**GIVEN DATA:**
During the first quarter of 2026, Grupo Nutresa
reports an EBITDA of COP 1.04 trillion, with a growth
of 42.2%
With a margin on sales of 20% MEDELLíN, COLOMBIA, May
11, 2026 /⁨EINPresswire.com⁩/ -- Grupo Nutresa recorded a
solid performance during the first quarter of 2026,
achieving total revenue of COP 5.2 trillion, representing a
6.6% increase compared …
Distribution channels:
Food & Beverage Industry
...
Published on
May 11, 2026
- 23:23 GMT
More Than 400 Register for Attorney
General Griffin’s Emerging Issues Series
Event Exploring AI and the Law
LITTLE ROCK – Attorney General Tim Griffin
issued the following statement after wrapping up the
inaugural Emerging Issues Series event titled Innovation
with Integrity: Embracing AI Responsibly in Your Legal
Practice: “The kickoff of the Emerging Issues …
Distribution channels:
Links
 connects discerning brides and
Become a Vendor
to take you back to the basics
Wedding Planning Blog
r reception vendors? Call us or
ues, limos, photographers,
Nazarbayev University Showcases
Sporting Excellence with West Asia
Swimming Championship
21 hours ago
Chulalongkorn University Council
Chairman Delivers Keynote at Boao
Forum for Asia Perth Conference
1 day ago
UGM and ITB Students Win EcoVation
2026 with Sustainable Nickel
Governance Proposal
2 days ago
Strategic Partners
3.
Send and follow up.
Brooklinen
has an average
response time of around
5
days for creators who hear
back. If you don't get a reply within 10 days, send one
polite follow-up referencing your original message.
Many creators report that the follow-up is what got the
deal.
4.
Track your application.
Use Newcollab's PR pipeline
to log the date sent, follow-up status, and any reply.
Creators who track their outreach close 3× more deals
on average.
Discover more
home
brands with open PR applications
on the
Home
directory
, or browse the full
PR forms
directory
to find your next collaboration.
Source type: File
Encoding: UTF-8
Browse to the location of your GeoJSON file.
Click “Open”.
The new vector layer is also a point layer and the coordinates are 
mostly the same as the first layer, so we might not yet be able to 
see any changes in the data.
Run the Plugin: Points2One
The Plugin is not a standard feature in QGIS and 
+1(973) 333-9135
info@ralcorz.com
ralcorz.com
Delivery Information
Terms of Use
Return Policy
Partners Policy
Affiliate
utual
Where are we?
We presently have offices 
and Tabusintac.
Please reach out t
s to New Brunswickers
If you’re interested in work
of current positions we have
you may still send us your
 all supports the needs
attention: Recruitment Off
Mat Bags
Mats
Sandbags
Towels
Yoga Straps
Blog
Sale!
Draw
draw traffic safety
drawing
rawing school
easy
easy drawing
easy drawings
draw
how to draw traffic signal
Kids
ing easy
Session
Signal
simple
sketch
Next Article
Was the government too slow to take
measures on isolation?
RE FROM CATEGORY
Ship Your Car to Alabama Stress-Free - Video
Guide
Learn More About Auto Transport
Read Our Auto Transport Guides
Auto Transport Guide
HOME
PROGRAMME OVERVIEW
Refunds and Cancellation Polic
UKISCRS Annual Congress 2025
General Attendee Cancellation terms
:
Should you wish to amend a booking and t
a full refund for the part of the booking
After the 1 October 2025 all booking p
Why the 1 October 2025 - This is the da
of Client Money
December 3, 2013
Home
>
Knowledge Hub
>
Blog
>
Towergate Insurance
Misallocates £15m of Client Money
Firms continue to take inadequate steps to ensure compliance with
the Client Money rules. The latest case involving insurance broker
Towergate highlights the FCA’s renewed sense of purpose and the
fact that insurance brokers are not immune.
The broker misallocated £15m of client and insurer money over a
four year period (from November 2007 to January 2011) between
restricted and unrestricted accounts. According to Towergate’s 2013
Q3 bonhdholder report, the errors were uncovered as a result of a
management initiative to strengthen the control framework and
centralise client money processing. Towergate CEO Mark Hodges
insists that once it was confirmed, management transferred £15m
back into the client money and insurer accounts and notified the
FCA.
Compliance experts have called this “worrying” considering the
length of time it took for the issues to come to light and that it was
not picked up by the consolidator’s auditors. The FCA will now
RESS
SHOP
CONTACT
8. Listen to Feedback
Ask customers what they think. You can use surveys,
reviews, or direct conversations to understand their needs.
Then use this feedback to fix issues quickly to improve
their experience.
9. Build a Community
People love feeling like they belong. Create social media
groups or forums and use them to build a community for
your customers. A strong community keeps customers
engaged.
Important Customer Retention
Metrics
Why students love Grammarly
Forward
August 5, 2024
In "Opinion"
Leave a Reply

**REQUIRED ACTION:** Reproduce all the records. Keep them exact, please.

**ANSWER TO THE EXERCISE:**
During the first quarter of 2026, Grupo Nutresa
reports an EBITDA of COP 1.04 trillion, with a growth
of 42.2%
With a margin on sales of 20% MEDELLíN, COLOMBIA, May
11, 2026 /⁨EINPresswire.com⁩/ -- Grupo Nutresa recorded a
solid performance during the first quarter of 2026,
achieving total revenue of COP 5.2 trillion, representing a
6.6% increase compared …
Distribution channels:
Food & Beverage Industry
...
Published on
May 11, 2026
- 23:23 GMT
More Than 400 Register for Attorney
General Griffin’s Emerging Issues Series
Event Exploring AI and the Law
LITTLE ROCK – Attorney General Tim Griffin
issued the following statement after wrapping up the
inaugural Emerging Issues Series event titled Innovation
with Integrity: Embracing AI Responsibly in Your Legal
Practice: “The kickoff of the Emerging Issues …
Distribution channels:
Links
 connects discerning brides and
Become a Vendor
to take you back to the basics
Wedding Planning Blog
r reception vendors? Call us or
ues, limos, photographers,
Nazarbayev University Showcases
Sporting Excellence with West Asia
Swimming Championship
21 hours ago
Chulalongkorn University Council
Chairman Delivers Keynote at Boao
Forum for Asia Perth Conference
1 day ago
UGM and ITB Students Win EcoVation
2026 with Sustainable Nickel
Governance Proposal
2 days ago
Strategic Partners
3.
Send and follow up.
Brooklinen
has an average
response time of around
5
days for creators who hear
back. If you don't get a reply within 10 days, send one
polite follow-up referencing your original message.
Many creators report that the follow-up is what got the
deal.
4.
Track your application.
Use Newcollab's PR pipeline
to log the date sent, follow-up status, and any reply.
Creators who track their outreach close 3× more deals
on average.
Discover more
home
brands with open PR applications
on the
Home
directory
, or browse the full
PR forms
directory
to find your next collaboration.
Source type: File
Encoding: UTF-8
Browse to the location of your GeoJSON file.
Click “Open”.
The new vector layer is also a point layer and the coordinates are 
mostly the same as the first layer, so we might not yet be able to 
see any changes in the data.
Run the Plugin: Points2One
The Plugin is not a standard feature in QGIS and 
+1(973) 333-9135
info@ralcorz.com
ralcorz.com
Delivery Information
Terms of Use
Return Policy
Partners Policy
Affiliate
utual
Where are we?
We presently have offices 
and Tabusintac.
Please reach out t
s to New Brunswickers
If you’re interested in work
of current positions we have
you may still send us your
 all supports the needs
attention: Recruitment Off
Mat Bags
Mats
Sandbags
Towels
Yoga Straps
Blog
Sale!
Draw
draw traffic safety
drawing
rawing school
easy
easy drawing
easy drawings
draw
how to draw traffic signal
Kids
ing easy
Session
Signal
simple
sketch
Next Article
Was the government too slow to take
measures on isolation?
RE FROM CATEGORY
Ship Your Car to Alabama Stress-Free - Video
Guide
Learn More About Auto Transport
Read Our Auto Transport Guides
Auto Transport Guide
HOME
PROGRAMME OVERVIEW
Refunds and Cancellation Polic
UKISCRS Annual Congress 2025
General Attendee Cancellation terms
:
Should you wish to amend a booking and t
a full refund for the part of the booking
After the 1 October 2025 all booking p
Why the 1 October 2025 - This is the da
of Client Money
December 3, 2013
Home
>
Knowledge Hub
>
Blog
>
Towergate Insurance
Misallocates £15m of Client Money
Firms continue to take inadequate steps to ensure compliance with
the Client Money rules. The latest case involving insurance broker
Towergate highlights the FCA’s renewed sense of purpose and the
fact that insurance brokers are not immune.
The broker misallocated £15m of client and insurer money over a
four year period (from November 2007 to January 2011) between
restricted and unrestricted accounts. According to Towergate’s 2013
Q3 bonhdholder report, the errors were uncovered as a result of a
management initiative to strengthen the control framework and
centralise client money processing. Towergate CEO Mark Hodges
insists that once it was confirmed, management transferred £15m
back into the client money and insurer accounts and notified the
FCA.
Compliance experts have called this “worrying” considering the
length of time it took for the issues to come to light and that it was
not picked up by the consolidator’s auditors. The FCA will now
RESS
SHOP
CONTACT
8. Listen to Feedback
Ask customers what they think. You can use surveys,
reviews, or direct conversations to understand their needs.
Then use this feedback to fix issues quickly to improve
their experience.
9. Build a Community
People love feeling like they belong. Create social media
groups or forums and use them to build a community for
your customers. A strong community keeps customers
engaged.
Important Customer Retention
Metrics
Why students love Grammarly
Forward
August 5, 2024
In "Opinion"
Leave a Reply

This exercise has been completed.